Ambientalistas desafían la expansión de una granja avícola en Tomelloso por impacto ambiental
La organización Ecologistas en Acción Ciudad Real ha alzado su voz contra la propuesta de expansión de una granja avícola en Tomelloso, que pretende elevar su capacidad de 115.000 a 265.000 gallinas ponedoras, transformándose así en una macrogranja. Esta iniciativa ha generado una serie de alegaciones y denuncias por parte de los ecologistas, quienes cuestionan la validez de la autorización ambiental y la fiabilidad del estudio de impacto ambiental presentado. Las preocupaciones se centran en la posible contaminación por residuos, olores y emisiones, así como el impacto sobre la avifauna esteparia protegida en la región.
El proyecto de ampliación contempla la construcción de dos nuevas naves para albergar a 100.000 aves ponedoras adicionales, junto con una tercera instalación para 50.000 pollitas de recría. Se estima que esta operación generaría anualmente cerca de 3.975 toneladas de gallinaza, lo que equivale a unas once toneladas diarias. La documentación del proyecto sugiere que estos residuos serían transportados directamente a remolques para su uso agrícola, sin necesidad de instalaciones de almacenamiento como estercoleros o balsas en la propiedad.
No obstante, los ecologistas han señalado discrepancias significativas en la información proporcionada. Uno de los puntos clave de sus alegaciones radica en la inconsistencia de los datos sobre la distancia de la explotación al núcleo urbano más cercano. Mientras un documento básico del proyecto la sitúa a diez kilómetros, otro la reduce drásticamente a solo 700 metros, lo que podría tener implicaciones importantes en la evaluación del impacto ambiental.

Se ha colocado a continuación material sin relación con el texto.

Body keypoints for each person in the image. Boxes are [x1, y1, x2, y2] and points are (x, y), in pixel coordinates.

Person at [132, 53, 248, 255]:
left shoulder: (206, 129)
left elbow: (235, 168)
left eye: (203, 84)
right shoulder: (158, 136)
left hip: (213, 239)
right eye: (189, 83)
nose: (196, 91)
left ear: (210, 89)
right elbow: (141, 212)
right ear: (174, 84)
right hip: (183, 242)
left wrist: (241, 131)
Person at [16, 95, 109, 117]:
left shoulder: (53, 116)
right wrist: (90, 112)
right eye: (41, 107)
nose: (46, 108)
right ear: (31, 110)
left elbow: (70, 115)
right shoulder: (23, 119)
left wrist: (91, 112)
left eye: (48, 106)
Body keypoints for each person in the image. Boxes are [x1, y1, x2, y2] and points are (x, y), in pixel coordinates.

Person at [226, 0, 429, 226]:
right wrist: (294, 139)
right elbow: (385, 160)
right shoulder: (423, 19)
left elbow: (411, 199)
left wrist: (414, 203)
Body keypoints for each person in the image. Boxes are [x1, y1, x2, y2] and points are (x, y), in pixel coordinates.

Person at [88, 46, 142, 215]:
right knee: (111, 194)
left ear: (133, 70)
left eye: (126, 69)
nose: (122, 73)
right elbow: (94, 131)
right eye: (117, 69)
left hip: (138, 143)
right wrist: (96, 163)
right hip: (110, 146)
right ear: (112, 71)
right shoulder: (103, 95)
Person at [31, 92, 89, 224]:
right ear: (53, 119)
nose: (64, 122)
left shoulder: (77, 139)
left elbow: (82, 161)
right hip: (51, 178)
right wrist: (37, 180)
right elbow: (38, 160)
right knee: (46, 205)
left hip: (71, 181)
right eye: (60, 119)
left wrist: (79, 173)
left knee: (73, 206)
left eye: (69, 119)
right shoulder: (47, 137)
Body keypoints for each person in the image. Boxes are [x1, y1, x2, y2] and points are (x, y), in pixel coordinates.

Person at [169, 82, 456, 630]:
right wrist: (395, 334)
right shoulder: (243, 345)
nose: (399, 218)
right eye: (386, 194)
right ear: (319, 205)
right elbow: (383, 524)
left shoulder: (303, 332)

Además, la organización ha resaltado una contradicción respecto a la clasificación de Tomelloso como zona vulnerable a la contaminación por nitratos de origen agrario. Asimismo, el promotor estima que se necesitarían 748,23 hectáreas de terreno agrícola para la aplicación del estiércol generado, pero no ha demostrado la disponibilidad o el compromiso de dicha superficie. También se cuestiona la insuficiencia de la acreditación sobre el cumplimiento de los valores de emisión de amoníaco y la subestimación de los efectos acumulativos de las emisiones de amoníaco, óxido nitroso y metano. La ausencia de estudios específicos sobre el impacto de olores y contaminación acústica, así como un estudio de campo sobre la posible presencia de avifauna esteparia protegida, son otras de las deficiencias señaladas.

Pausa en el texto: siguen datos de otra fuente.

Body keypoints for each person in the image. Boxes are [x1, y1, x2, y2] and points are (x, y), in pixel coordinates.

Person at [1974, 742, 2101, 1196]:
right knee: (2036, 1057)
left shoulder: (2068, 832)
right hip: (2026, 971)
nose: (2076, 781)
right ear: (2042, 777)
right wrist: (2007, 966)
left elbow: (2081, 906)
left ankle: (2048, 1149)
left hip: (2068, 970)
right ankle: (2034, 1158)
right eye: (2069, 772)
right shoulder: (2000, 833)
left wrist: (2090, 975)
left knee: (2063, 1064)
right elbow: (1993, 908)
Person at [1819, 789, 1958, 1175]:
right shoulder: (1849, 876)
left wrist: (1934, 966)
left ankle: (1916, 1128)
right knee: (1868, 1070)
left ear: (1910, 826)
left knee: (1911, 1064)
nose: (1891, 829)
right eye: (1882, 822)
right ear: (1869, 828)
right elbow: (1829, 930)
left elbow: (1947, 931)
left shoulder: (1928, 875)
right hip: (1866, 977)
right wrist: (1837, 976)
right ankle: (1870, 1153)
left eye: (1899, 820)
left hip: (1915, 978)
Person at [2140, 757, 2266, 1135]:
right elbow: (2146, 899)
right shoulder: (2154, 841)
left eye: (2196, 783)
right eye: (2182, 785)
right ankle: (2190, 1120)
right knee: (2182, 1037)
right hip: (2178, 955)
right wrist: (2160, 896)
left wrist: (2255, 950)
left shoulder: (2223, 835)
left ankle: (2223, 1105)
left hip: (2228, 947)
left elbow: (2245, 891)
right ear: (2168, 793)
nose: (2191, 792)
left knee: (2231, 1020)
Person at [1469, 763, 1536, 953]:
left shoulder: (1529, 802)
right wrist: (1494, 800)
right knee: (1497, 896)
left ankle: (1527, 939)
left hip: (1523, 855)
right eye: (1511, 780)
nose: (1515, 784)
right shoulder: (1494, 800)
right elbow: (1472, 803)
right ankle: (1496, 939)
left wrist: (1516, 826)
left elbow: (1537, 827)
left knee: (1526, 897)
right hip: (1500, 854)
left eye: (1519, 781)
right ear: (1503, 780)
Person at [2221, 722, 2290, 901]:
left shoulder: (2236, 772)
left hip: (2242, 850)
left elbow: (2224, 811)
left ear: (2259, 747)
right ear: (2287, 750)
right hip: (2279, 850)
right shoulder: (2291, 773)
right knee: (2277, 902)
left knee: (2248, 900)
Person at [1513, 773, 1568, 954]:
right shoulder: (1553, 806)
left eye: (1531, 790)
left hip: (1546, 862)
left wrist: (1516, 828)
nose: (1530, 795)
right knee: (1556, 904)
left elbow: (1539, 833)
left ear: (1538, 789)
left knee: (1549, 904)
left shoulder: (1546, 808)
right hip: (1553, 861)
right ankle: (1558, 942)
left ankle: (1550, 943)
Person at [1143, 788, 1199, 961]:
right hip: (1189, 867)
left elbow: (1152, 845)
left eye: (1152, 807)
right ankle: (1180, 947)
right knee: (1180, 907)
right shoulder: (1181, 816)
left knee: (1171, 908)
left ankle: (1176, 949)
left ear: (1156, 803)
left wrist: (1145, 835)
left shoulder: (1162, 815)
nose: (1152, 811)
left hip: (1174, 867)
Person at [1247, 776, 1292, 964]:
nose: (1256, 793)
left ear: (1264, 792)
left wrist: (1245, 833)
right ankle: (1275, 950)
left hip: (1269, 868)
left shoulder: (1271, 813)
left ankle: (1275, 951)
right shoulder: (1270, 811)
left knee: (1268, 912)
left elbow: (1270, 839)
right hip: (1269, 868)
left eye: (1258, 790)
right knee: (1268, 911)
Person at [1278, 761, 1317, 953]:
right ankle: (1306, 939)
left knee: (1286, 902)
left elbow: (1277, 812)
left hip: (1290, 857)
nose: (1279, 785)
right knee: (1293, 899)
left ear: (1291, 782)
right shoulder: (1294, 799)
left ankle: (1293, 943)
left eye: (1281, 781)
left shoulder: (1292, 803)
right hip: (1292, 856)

Ante esta situación, Ecologistas en Acción ha instado a la Dirección General de Calidad Ambiental de Castilla-La Mancha a corregir y actualizar la documentación. En caso de no subsanarse estas irregularidades, solicitan una resolución desfavorable a la declaración de impacto ambiental y la denegación de la revisión de la autorización ambiental integrada.